The Four Seasons is expecting its first guests on Sept. 25, but is initially opening only 50 of its 200 rooms. To alleviate coronavirus concerns, the hotel plans to disinfect rooms daily and public areas hourly. The gym and the swimming pool will be open, but the spa will not offer massages and other treatments for now.

The rollout of the shops will take place over several months, starting with the inauguration of an Hermès fashion store in October.
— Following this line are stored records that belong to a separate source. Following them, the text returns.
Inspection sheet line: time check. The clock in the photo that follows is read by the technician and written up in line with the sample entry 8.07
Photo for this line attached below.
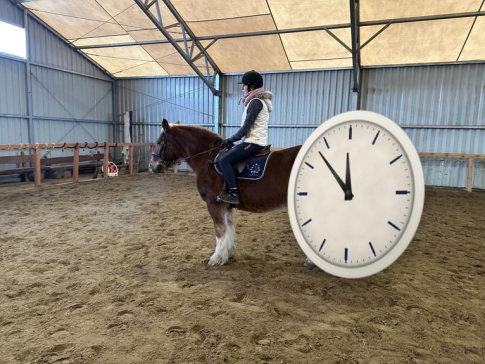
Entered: 11.53
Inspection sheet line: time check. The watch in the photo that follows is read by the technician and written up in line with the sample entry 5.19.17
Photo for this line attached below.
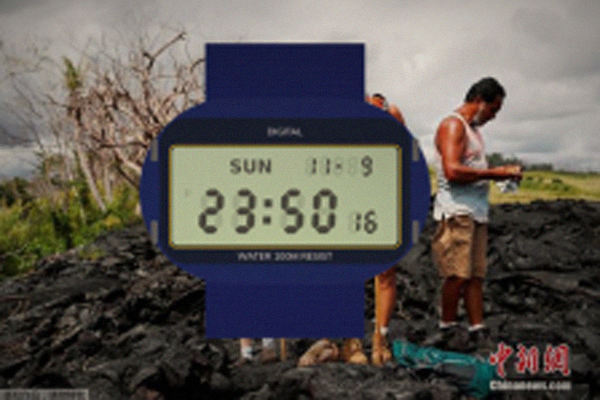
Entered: 23.50.16
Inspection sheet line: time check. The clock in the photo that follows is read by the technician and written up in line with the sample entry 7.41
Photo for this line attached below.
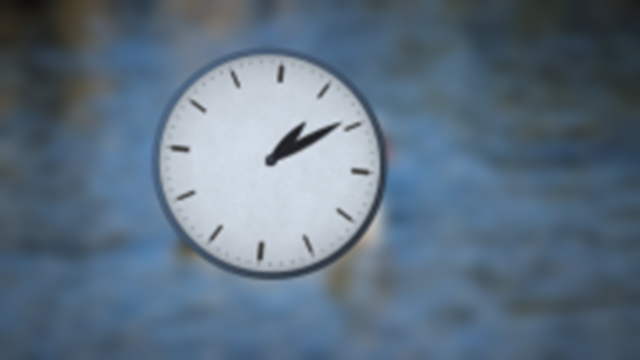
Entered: 1.09
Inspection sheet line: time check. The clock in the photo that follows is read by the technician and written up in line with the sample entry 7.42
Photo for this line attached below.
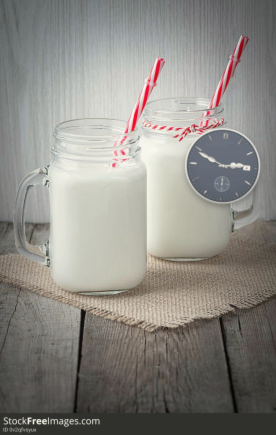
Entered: 2.49
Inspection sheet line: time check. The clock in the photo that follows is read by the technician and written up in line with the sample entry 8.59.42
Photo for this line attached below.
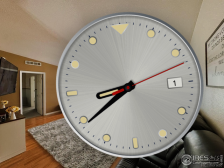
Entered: 8.39.12
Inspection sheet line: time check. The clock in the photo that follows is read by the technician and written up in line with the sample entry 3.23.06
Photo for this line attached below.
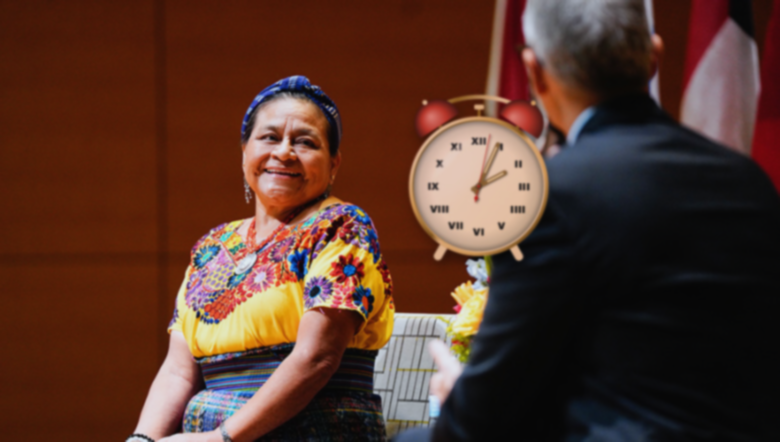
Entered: 2.04.02
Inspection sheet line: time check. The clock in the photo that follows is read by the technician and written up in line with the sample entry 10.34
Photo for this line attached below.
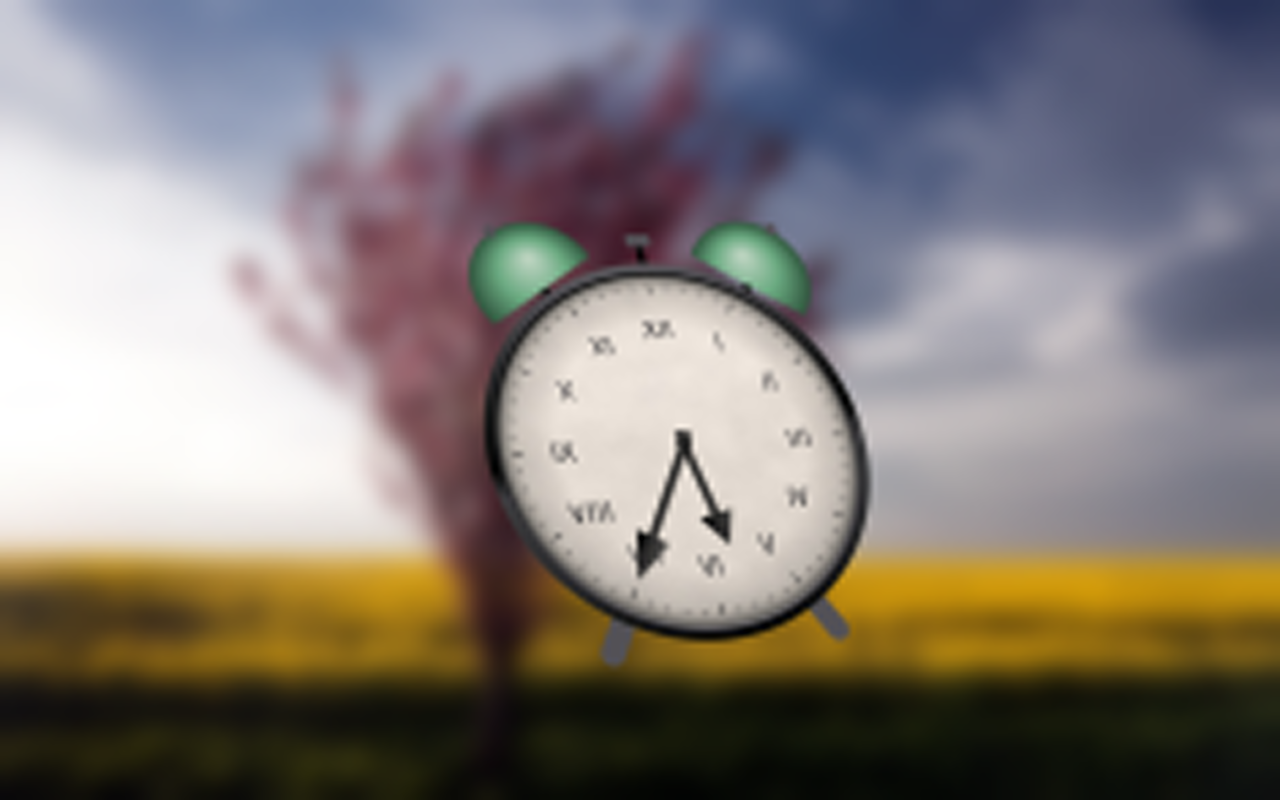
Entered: 5.35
Almost all the apartments were already sold before the pandemic spread to Spain.

The Canalejas project was unveiled by the Madrid authorities in 2013, shortly after Grupo Villar Mir, a Spanish construction group, completed its purchase of the buildings. Ownership changed hands in 2017 when an investment company owned by Mark Scheinberg, a co-founder of the online gambling company PokerStars, bought 50 percent of Canalejas for €225 million.

Along the way, the project suffered cost overruns and delays. In 2015, a far-left politician, Manuela Carmena, was elected mayor of Madrid, and one of her first decisions was to suspend building licenses for the project amid concerns that it breached protection rules for Madrid’s heritage. After a lengthy negotiation, Villar Mir agreed to shrink its project slightly.
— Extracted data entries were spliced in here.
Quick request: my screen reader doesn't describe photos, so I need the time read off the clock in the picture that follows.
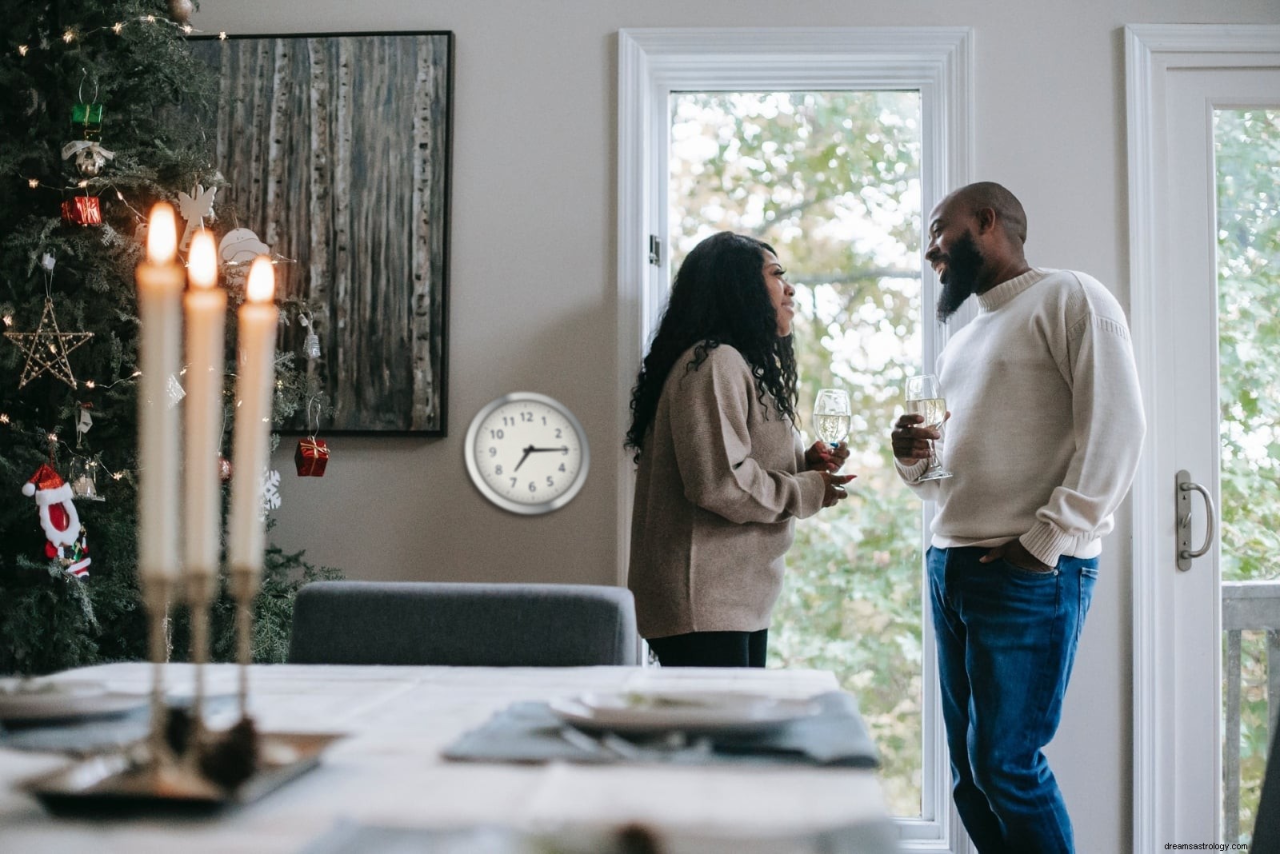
7:15
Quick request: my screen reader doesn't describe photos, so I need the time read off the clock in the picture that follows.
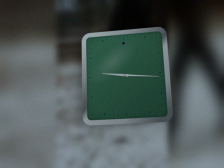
9:16
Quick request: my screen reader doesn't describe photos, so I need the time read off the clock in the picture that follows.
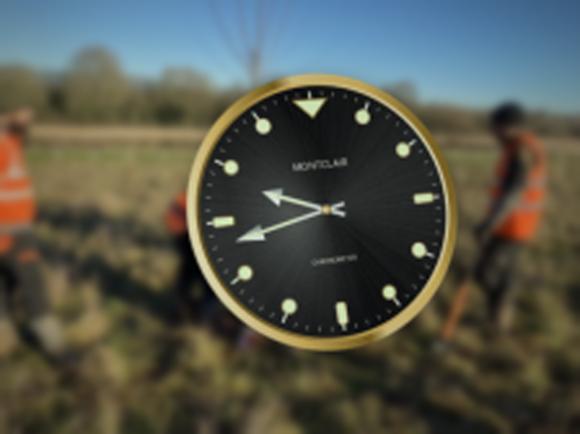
9:43
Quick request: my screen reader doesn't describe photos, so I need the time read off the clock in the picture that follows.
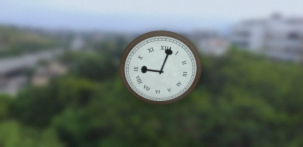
9:02
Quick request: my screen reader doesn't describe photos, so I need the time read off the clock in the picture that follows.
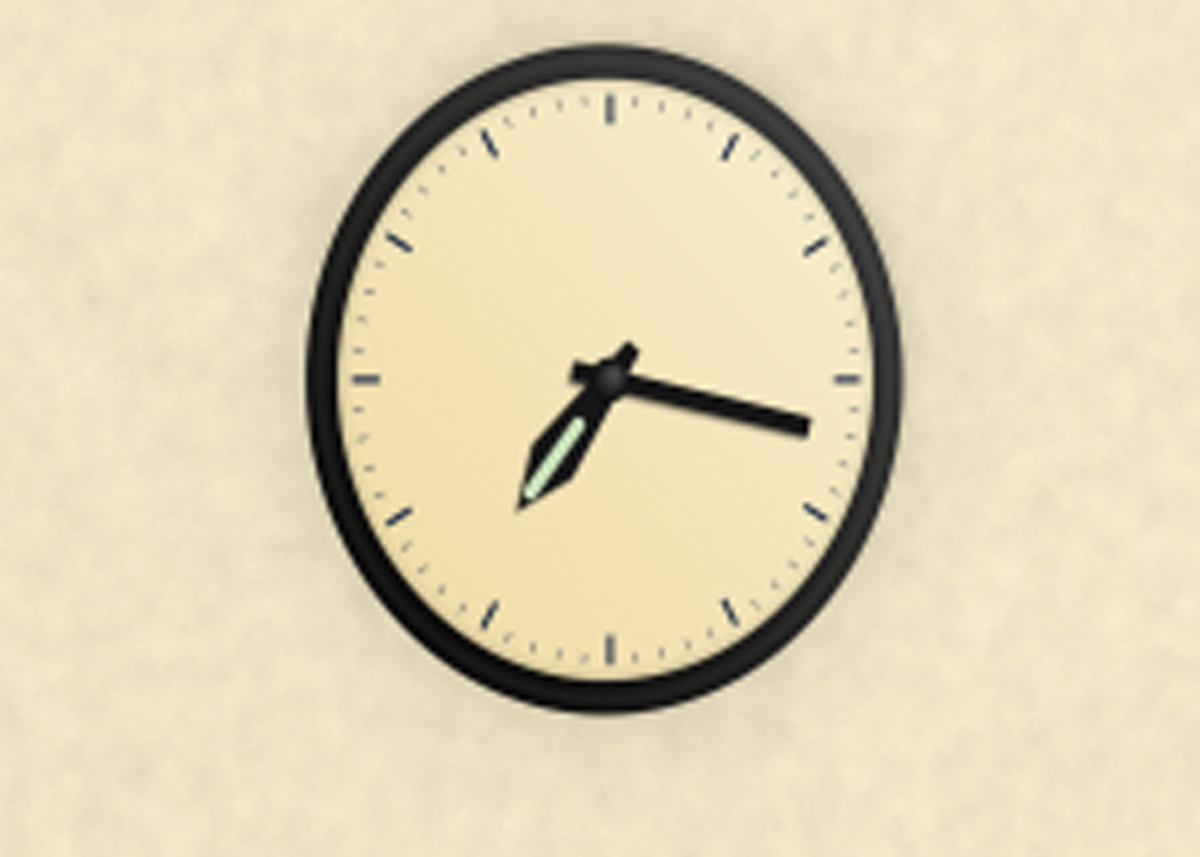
7:17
Last year, the construction work also forced one of Madrid’s main subway lines to partly close for several months. The city subway authorities are demanding €1.2 million in compensation from the Canalejas owners for the damage.

The Canalejas project is an important addition to Madrid’s tourism offerings that complies with Spanish regulations to protect patrimony, argued Mr. Ezquiaga, the professor of architecture. But he acknowledged that “there are examples of hotels in Italy and elsewhere where more has been done to preserve the interior’s identity, and in that sense I think that in Spain we still lack a bit of cultural sensitivity.”

Mr. Lamela, the architect of the project, said it was understandable that such a vast tourism project had generated an intense debate, but he also argued that it was important to think of what would have happened to Canalejas if it had been left as a set of former bank buildings.

“Without a major hotel project, the future of these beautiful buildings was looking very complicated,” he said.